* **Supplied entries**:
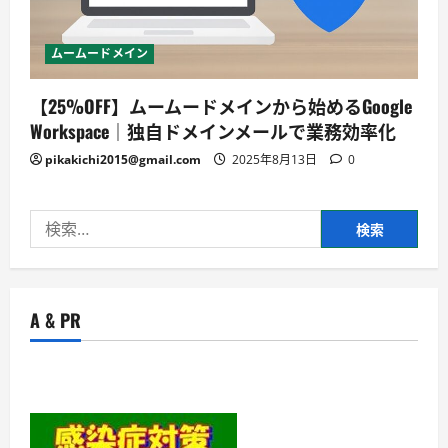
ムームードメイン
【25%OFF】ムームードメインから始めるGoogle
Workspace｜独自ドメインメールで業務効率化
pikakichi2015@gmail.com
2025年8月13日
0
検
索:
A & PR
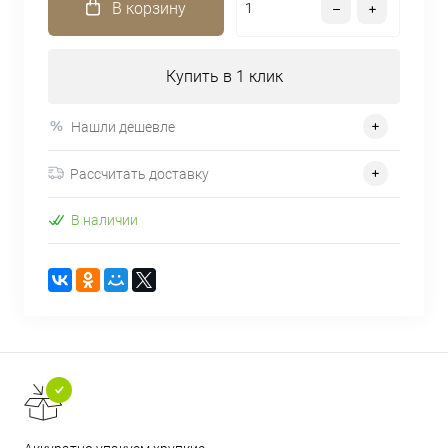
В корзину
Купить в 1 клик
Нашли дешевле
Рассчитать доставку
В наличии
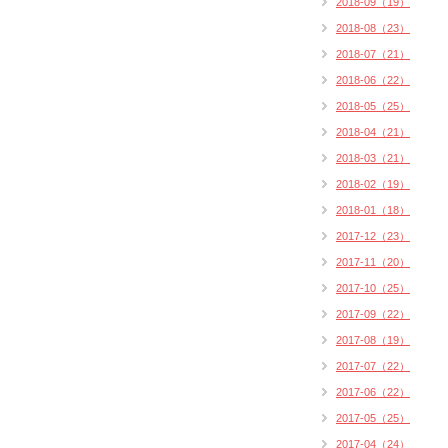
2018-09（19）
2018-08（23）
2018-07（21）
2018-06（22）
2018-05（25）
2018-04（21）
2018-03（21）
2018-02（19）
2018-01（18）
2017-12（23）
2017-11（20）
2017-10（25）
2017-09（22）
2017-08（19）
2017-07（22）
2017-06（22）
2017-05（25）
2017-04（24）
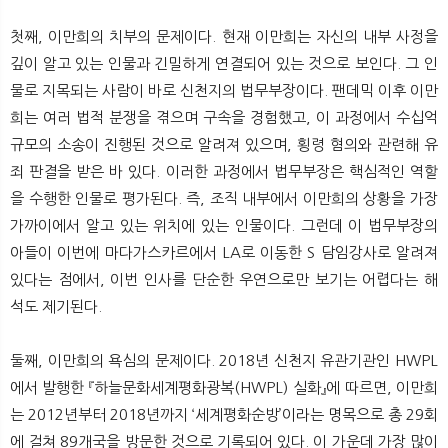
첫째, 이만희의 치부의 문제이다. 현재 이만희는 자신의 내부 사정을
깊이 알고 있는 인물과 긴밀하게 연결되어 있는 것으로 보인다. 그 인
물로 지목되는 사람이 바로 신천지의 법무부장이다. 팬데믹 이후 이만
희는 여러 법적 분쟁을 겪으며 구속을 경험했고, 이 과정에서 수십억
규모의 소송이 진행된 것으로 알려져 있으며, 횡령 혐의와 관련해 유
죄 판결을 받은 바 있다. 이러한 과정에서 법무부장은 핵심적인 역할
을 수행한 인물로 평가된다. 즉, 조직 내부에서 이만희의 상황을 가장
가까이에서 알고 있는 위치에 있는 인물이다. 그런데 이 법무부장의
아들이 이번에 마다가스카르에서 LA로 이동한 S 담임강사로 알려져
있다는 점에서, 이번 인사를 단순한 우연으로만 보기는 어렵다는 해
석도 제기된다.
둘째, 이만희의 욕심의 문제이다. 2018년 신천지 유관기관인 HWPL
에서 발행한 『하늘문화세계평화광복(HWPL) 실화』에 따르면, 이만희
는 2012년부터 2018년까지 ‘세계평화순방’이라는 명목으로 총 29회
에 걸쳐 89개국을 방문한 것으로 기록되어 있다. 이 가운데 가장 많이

* **What the task asks**: Leave out every picture, and write out exactly the lines from the one with "2018-02（19）" through the end of the records above, both ends included.

* **Exercise response**:
2018-02（19）
2018-01（18）
2017-12（23）
2017-11（20）
2017-10（25）
2017-09（22）
2017-08（19）
2017-07（22）
2017-06（22）
2017-05（25）
2017-04（24）
첫째, 이만희의 치부의 문제이다. 현재 이만희는 자신의 내부 사정을
깊이 알고 있는 인물과 긴밀하게 연결되어 있는 것으로 보인다. 그 인
물로 지목되는 사람이 바로 신천지의 법무부장이다. 팬데믹 이후 이만
희는 여러 법적 분쟁을 겪으며 구속을 경험했고, 이 과정에서 수십억
규모의 소송이 진행된 것으로 알려져 있으며, 횡령 혐의와 관련해 유
죄 판결을 받은 바 있다. 이러한 과정에서 법무부장은 핵심적인 역할
을 수행한 인물로 평가된다. 즉, 조직 내부에서 이만희의 상황을 가장
가까이에서 알고 있는 위치에 있는 인물이다. 그런데 이 법무부장의
아들이 이번에 마다가스카르에서 LA로 이동한 S 담임강사로 알려져
있다는 점에서, 이번 인사를 단순한 우연으로만 보기는 어렵다는 해
석도 제기된다.
둘째, 이만희의 욕심의 문제이다. 2018년 신천지 유관기관인 HWPL
에서 발행한 『하늘문화세계평화광복(HWPL) 실화』에 따르면, 이만희
는 2012년부터 2018년까지 ‘세계평화순방’이라는 명목으로 총 29회
에 걸쳐 89개국을 방문한 것으로 기록되어 있다. 이 가운데 가장 많이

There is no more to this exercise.